A espera pela hora de jantar foi feita na minha varanda, contemplando aquela vista que nos enche os olhos e envolvemos o ambiente de som de conversas triviais e de algumas gargalhadas. Jamais esquecerei este fim de tarde, descontraído, em que a conversa fluiu sem pressas, assim como jamais voltarei a contemplar aquela vista da mesma maneira.
Seguimos para uma esplanada à beira-mar e num ambiente informal comemos e bebemos uma refeição agradável. Sei que não gostávas propriamente de fazer anos, porque o peso da idade não te era indiferente, mas gostavas dos mimos inerentes a este dia.
Dias depois rumaste a Sul ao nosso encontro e gozámos juntos uns dias de férias, serenos, com muita praia e Sol e em que demos ao descanso o direito de se impôr.
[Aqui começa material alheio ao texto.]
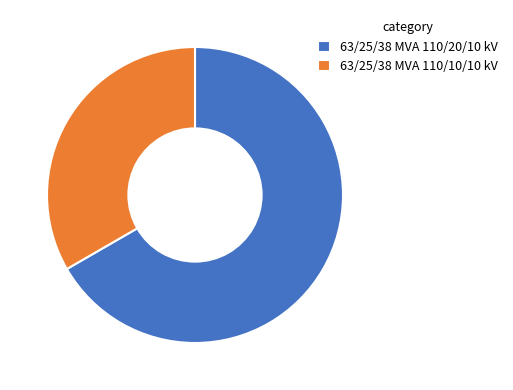

Which has a higher value, 63/25/38 MVA 110/20/10 kV or 63/25/38 MVA 110/10/10 kV?

63/25/38 MVA 110/20/10 kV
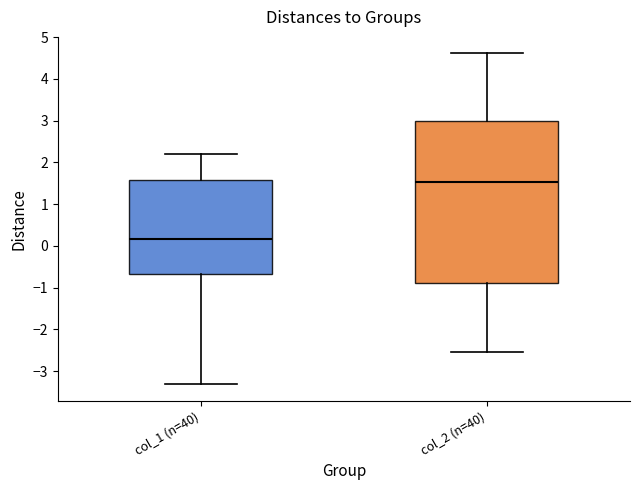

Which box has the lowest median line?

col_1 (n=40)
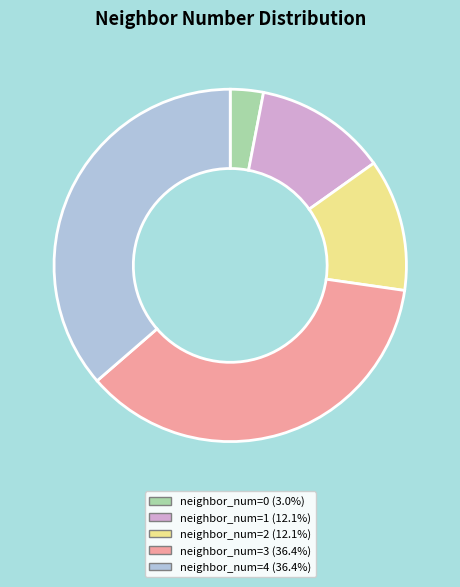

Does any single category account for the majority?

No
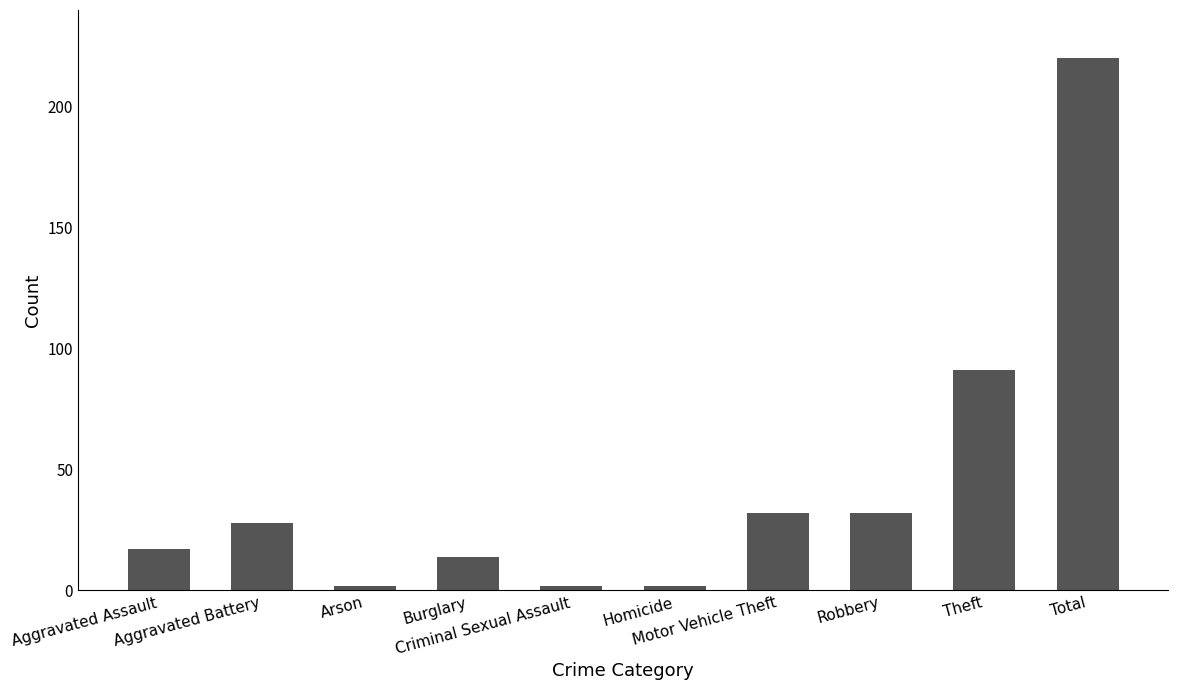

What is the label of the 1st bar from the right?

Total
Não houve alertas nem sobressaltos de que algo não estaria bem. Não houve qualquer índício que nos levasse a crer que o bem estar que sentiamos não era verdadeiro. Deixámo-nos levar à velocidade do tempo e ao simples prazer de estarmos juntos que, sem o sabermos seria a última vez.
O último dia que te vi foi passado em família, num ambiente que sei que tanto apreciavas e que hoje tanto se ressente com a tua ausência. Sentados à mesa disseste, como tantas vezes já havias dito, que gostarias de viver até aos 100 anos, e eu sei que era verdade. Eu sei que gostavas muito de viver.
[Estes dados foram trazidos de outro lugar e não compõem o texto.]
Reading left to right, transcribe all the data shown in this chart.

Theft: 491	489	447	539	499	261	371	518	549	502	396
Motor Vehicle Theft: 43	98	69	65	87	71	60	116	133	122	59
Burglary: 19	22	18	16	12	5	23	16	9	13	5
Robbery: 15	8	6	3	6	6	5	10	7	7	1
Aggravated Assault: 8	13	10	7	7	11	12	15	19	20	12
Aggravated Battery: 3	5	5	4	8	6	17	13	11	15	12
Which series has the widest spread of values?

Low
Mas depois, depois numa manhã foste levado pelo vento, numa rajada implacável, que de tão forte e tirana não nos deu qualquer hipótese de te agarrar. A vida pode ser tão frágil, tão avassaladoramente frágil. E esse vento trouxe o vazio, o desespero, a angústia, a incredulidade, e dor muita dor.
É tão difícil saber que já não existes para além das nossas memórias. Revejo-te em tanta coisa minha mas não te vejo. E dói, dói muito. Sinto-me a viver numa redoma onde o ânimo e a alegria não encontram a porta de entrada e tento aprender a viver de novo ainda que assaltada por mil e um receios que não consigo evitar.
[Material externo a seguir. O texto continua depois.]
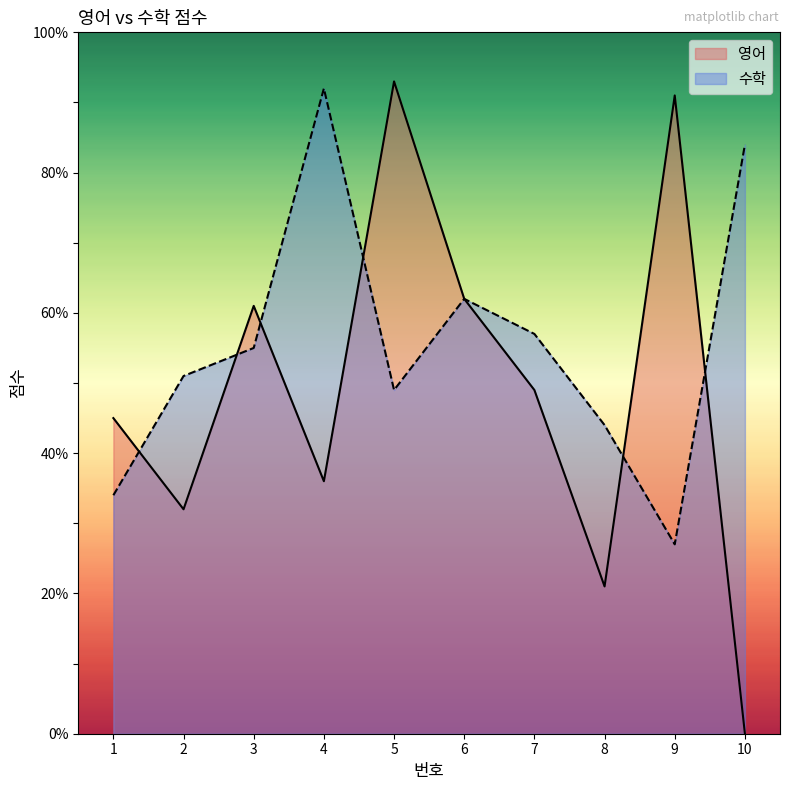

In 영어, how many points are higher than both neighbors (excluding endpoints)?

3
Tento erguer as minhas armas na luta contra estes sentimentos destruturantes, talvez a escrita possa ser uma delas, mas o alívio parece que tarda a chegar.
Novamente surge a esperança de que o tempo possa ser o calmante da vida.
Nota: obrigada pelos comentários ao meu post anterior. Dirigiram-me palavras lindas e sensíveis que me reconfortaram. É bom sentir que a empatia faz parte deste mundo. Os meus mais sinceros agradecimentos.